A quoi il faut ajouter les 80 autres euros du train qui fait le trajet Cuzco-Machu Pichu-Cuzco et cinq euros (l’aller seulement) de microbus balai qui grimpe jusqu’aux ruines. Plus le prix de la nuit si nécessaire.
Les chefs d’entreprise de Lima dominent une partie de l’activité hôtelière d’Aguascalientes, où se sont installés environ 40 établissements dans un village de 5 000 habitants, dix fois plus qu’il y a une décennie. L’autre partie est exploitée par le consortium états-unien Orient Express et ses bâtiments modernes aux chambres à prix occidental.
Mais la privatisation de l’‘espace Machu Pichu’ ne s‘arrête pas là. Une entreprise sous-traitante de la compagnie aérienne chilienne LAN exploite l’unique voie d’accès au village - la voie ferroviaire - et le chemin des microbus. Dans une illustration évidente de la funeste politique initiée par Fujimori dans les années 90 et qui n’a fait qu’accentuer la marginalisation d’une population qui vivait du tourisme à petite échelle (vente de produits artisanaux, porteurs, pensions) et en a soudain été réduite à mendier tant bien que mal pour faire face aux hausses du billet de train et acheter des biens de consommation surévalués. Et plus grave encore : assister impuissante à l’agonie de son identité culturelle et gastronomique provoquée par le ‘fast-food’ et le spaghetti. « J’imagine qu’on veut plus de visiteurs. C’est un piège à touristes », observe le journaliste chilien Benjamin Labatut après avoir visité le « monument le plus important d’Amérique » par sa signification transcendantale.
Artisans en guerre
Le meilleur exemple des ravages qu’a provoqués ce modèle de tourisme est la protestation symbolique des artisans d’Aguascalientes depuis des semaines. Chaque jour, une centaine d’entre eux, en majorité des femmes, attendent sur les voies ferrées l’arrivée des cinq convois bondés de touristes en provenance de Cuzco. Ils manifestent leur colère auprès du spectateur par des cris et des pancartes contre l’entreprise qui assure le service : Perú-Rail, qui est aux mains d’un conglomérat anglo-chilien. Ils exigent que les engagements soient respectés et qu’on ne retarde pas d’une seconde de plus la reconstruction du pont englouti par une crue meurtrière en avril 2004.

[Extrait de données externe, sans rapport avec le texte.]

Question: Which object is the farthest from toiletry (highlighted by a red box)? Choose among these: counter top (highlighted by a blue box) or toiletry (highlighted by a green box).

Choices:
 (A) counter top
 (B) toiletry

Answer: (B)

L’objectif des artisans est d’accélérer les travaux pour que le train arrive à sa destination naturelle, la gare du village, au lieu de l’arrêt provisoire situé à côté du complexe hôtelier. Mais cette demande recouvre une autre motivation : pouvoir récupérer les ventes du marché d’artisanat populaire situé à côté de l’arrêt. En d’autres termes, empêcher que la part du gâteau que leur rapporte le tourisme ne leur échappe, mangée par les chefs d’entreprise hôteliers.
« Il s’agit d’une métaphore du cannibalisme touristique en vigueur au Machu Pichu, dont seuls profitent quelques-uns », affirme Francisca González, une jeune vendeuse ambulante, en proposant aux touristes de petites bouteilles d’eau d’une marque européenne afin qu’ils se désaltèrent pendant le quart d’heure qu’ils mettent pour monter en microbus d’Aguascalientes jusqu’aux ruines du Machu Pichu.